══ DATA

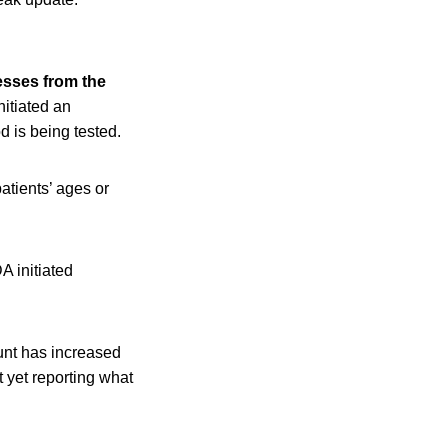
esses from the
nitiated an
od is being tested.
atients’ ages or
A initiated
ount has increased
t yet reporting what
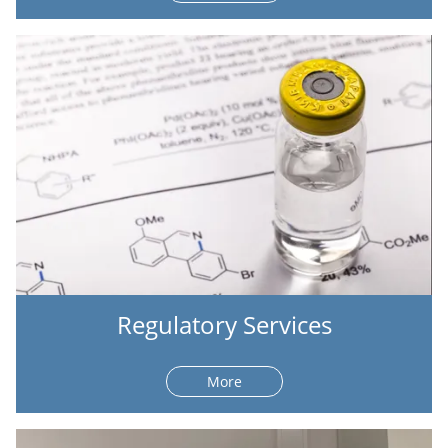
Regulatory Services
More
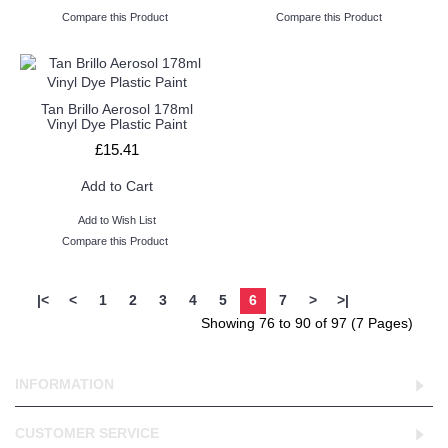
Compare this Product
Compare this Product
Tan Brillo Aerosol 178ml
Vinyl Dye Plastic Paint
£15.41
Add to Cart
Add to Wish List
Compare this Product
|<
<
1
2
3
4
5
6
7
>
>|
Showing 76 to 90 of 97 (7 Pages)
INFORMATION
CUSTOMER SERVICE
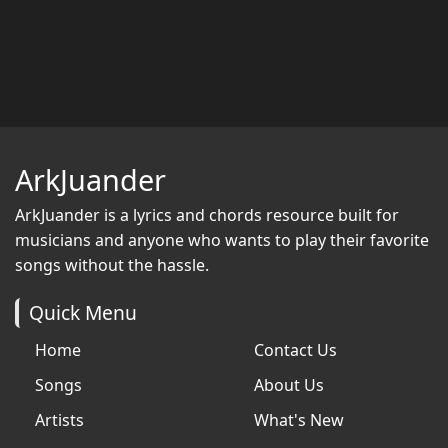
ArkJuander
ArkJuander
is a lyrics and chords resource built for
musicians and anyone who wants to play their favorite
songs without the hassle.
Quick Menu
Home
Contact Us
Songs
About Us
Artists
What's New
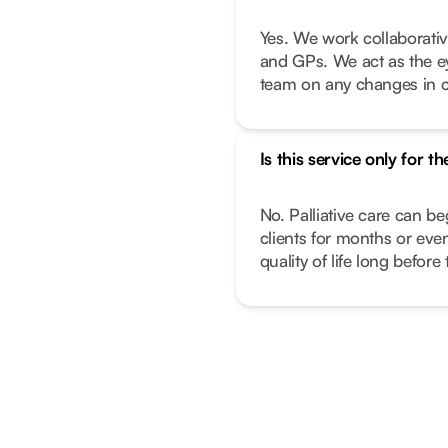
Yes. We work collaborativ
and GPs. We act as the e
team on any changes in c
Is this service only for th
No. Palliative care can beg
clients for months or ev
quality of life long before 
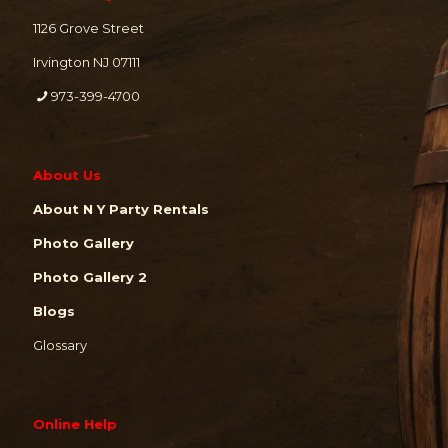
1126 Grove Street
Irvington NJ 07111
973-399-4700
About Us
About N Y Party Rentals
Photo Gallery
Photo Gallery 2
Blogs
Glossary
Online Help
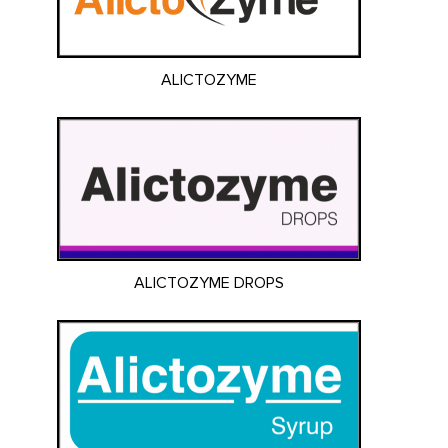
ALICTOZYME
ALICTOZYME DROPS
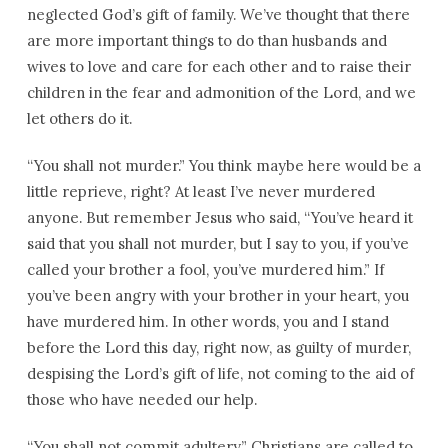
neglected God’s gift of family. We’ve thought that there
are more important things to do than husbands and
wives to love and care for each other and to raise their
children in the fear and admonition of the Lord, and we
let others do it.
“You shall not murder.” You think maybe here would be a
little reprieve, right? At least I’ve never murdered
anyone. But remember Jesus who said, “You’ve heard it
said that you shall not murder, but I say to you, if you’ve
called your brother a fool, you’ve murdered him.” If
you’ve been angry with your brother in your heart, you
have murdered him. In other words, you and I stand
before the Lord this day, right now, as guilty of murder,
despising the Lord’s gift of life, not coming to the aid of
those who have needed our help.
“You shall not commit adultery.” Christians are called to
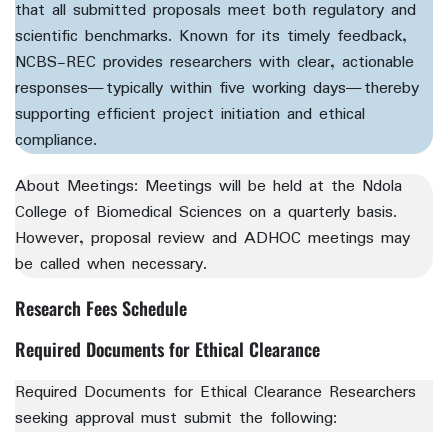
that all submitted proposals meet both regulatory and
scientific benchmarks. Known for its timely feedback,
NCBS-REC provides researchers with clear, actionable
responses—typically within five working days—thereby
supporting efficient project initiation and ethical
compliance.
About Meetings:
Meetings will be held at the Ndola
College of Biomedical Sciences on a quarterly basis.
However, proposal review and ADHOC meetings may
be called when necessary.
Research Fees Schedule
Required Documents for Ethical Clearance
Required Documents for Ethical Clearance Researchers
seeking approval must submit the following:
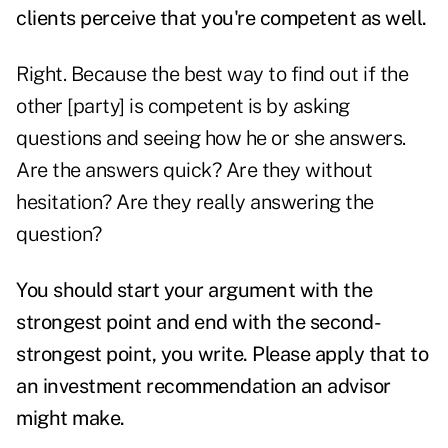
clients perceive that you're competent as well.
Right. Because the best way to find out if the
other [party] is competent is by asking
questions and seeing how he or she answers.
Are the answers quick? Are they without
hesitation? Are they really answering the
question?
You should start your argument with the
strongest point and end with the second-
strongest point, you write. Please apply that to
an investment recommendation an advisor
might make.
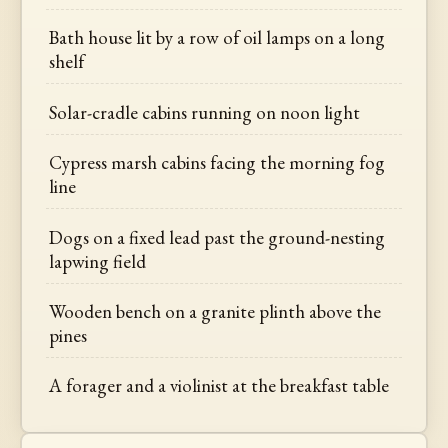
Bath house lit by a row of oil lamps on a long
shelf
Solar-cradle cabins running on noon light
Cypress marsh cabins facing the morning fog
line
Dogs on a fixed lead past the ground-nesting
lapwing field
Wooden bench on a granite plinth above the
pines
A forager and a violinist at the breakfast table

════

TASK TO CARRY OUT. Going through the records above line by line, tally those with the word "strongest" and answer with the number only.

EXERCISE RESPONSE. 2